**ASSIGNED TASK:**
Reproduce only the top of the records, down to and including the line containing "Dehydroacetate, Dipotassium Glycyrrhizate".

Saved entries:
»»

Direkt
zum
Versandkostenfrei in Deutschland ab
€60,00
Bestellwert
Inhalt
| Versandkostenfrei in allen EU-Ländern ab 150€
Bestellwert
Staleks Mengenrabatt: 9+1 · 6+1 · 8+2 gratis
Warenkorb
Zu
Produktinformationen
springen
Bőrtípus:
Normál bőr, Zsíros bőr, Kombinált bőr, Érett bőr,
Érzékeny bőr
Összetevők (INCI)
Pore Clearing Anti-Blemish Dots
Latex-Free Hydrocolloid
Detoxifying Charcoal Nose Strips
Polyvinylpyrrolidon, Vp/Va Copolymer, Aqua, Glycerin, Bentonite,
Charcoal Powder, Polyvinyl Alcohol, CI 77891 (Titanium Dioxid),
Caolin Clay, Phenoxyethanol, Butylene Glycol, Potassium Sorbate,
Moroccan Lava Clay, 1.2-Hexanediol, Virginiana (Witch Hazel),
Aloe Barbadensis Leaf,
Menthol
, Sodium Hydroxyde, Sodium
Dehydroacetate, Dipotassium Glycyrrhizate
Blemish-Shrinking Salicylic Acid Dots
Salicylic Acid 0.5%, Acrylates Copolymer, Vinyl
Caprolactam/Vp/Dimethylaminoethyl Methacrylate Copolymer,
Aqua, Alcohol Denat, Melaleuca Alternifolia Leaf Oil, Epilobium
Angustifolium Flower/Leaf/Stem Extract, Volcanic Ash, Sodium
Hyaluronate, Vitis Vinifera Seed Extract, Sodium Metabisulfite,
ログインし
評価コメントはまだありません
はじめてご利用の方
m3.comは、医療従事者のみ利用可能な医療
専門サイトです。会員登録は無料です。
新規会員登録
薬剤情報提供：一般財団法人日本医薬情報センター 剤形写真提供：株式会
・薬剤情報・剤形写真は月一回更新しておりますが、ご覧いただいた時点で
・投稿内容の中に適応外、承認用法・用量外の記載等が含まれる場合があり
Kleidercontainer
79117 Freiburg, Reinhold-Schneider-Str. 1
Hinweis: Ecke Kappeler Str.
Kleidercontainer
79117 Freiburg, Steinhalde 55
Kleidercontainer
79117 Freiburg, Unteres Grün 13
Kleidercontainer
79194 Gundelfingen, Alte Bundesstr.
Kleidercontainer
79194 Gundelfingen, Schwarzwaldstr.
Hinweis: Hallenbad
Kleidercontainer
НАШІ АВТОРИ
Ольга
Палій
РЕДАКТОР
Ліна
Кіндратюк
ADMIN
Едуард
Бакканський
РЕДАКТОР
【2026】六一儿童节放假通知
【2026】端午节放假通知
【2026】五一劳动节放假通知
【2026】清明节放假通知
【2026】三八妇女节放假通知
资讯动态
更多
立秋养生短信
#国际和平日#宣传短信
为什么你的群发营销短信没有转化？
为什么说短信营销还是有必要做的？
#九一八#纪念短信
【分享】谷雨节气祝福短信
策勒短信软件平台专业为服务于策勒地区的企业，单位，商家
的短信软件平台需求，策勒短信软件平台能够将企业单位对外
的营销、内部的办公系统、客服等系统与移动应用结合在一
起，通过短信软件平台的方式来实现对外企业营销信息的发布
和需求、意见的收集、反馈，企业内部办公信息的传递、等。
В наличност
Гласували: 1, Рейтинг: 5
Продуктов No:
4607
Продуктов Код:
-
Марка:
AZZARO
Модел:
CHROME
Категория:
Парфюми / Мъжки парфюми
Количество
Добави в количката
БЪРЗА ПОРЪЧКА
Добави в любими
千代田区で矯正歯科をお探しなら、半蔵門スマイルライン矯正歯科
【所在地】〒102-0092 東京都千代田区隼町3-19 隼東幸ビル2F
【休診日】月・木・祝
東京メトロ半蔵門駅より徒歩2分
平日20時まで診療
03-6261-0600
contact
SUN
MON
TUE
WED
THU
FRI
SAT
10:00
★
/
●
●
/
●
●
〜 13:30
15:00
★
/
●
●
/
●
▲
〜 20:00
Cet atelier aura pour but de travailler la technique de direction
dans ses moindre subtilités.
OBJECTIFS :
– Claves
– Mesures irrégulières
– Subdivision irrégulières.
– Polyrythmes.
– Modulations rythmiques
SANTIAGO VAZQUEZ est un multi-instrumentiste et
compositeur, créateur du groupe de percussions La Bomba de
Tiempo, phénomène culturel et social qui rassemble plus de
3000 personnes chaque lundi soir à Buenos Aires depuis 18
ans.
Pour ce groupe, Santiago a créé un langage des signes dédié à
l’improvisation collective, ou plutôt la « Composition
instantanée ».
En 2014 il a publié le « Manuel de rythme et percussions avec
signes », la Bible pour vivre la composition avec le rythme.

««

**SOLUTION TO THIS EXERCISE:**
Direkt
zum
Versandkostenfrei in Deutschland ab
€60,00
Bestellwert
Inhalt
| Versandkostenfrei in allen EU-Ländern ab 150€
Bestellwert
Staleks Mengenrabatt: 9+1 · 6+1 · 8+2 gratis
Warenkorb
Zu
Produktinformationen
springen
Bőrtípus:
Normál bőr, Zsíros bőr, Kombinált bőr, Érett bőr,
Érzékeny bőr
Összetevők (INCI)
Pore Clearing Anti-Blemish Dots
Latex-Free Hydrocolloid
Detoxifying Charcoal Nose Strips
Polyvinylpyrrolidon, Vp/Va Copolymer, Aqua, Glycerin, Bentonite,
Charcoal Powder, Polyvinyl Alcohol, CI 77891 (Titanium Dioxid),
Caolin Clay, Phenoxyethanol, Butylene Glycol, Potassium Sorbate,
Moroccan Lava Clay, 1.2-Hexanediol, Virginiana (Witch Hazel),
Aloe Barbadensis Leaf,
Menthol
, Sodium Hydroxyde, Sodium
Dehydroacetate, Dipotassium Glycyrrhizate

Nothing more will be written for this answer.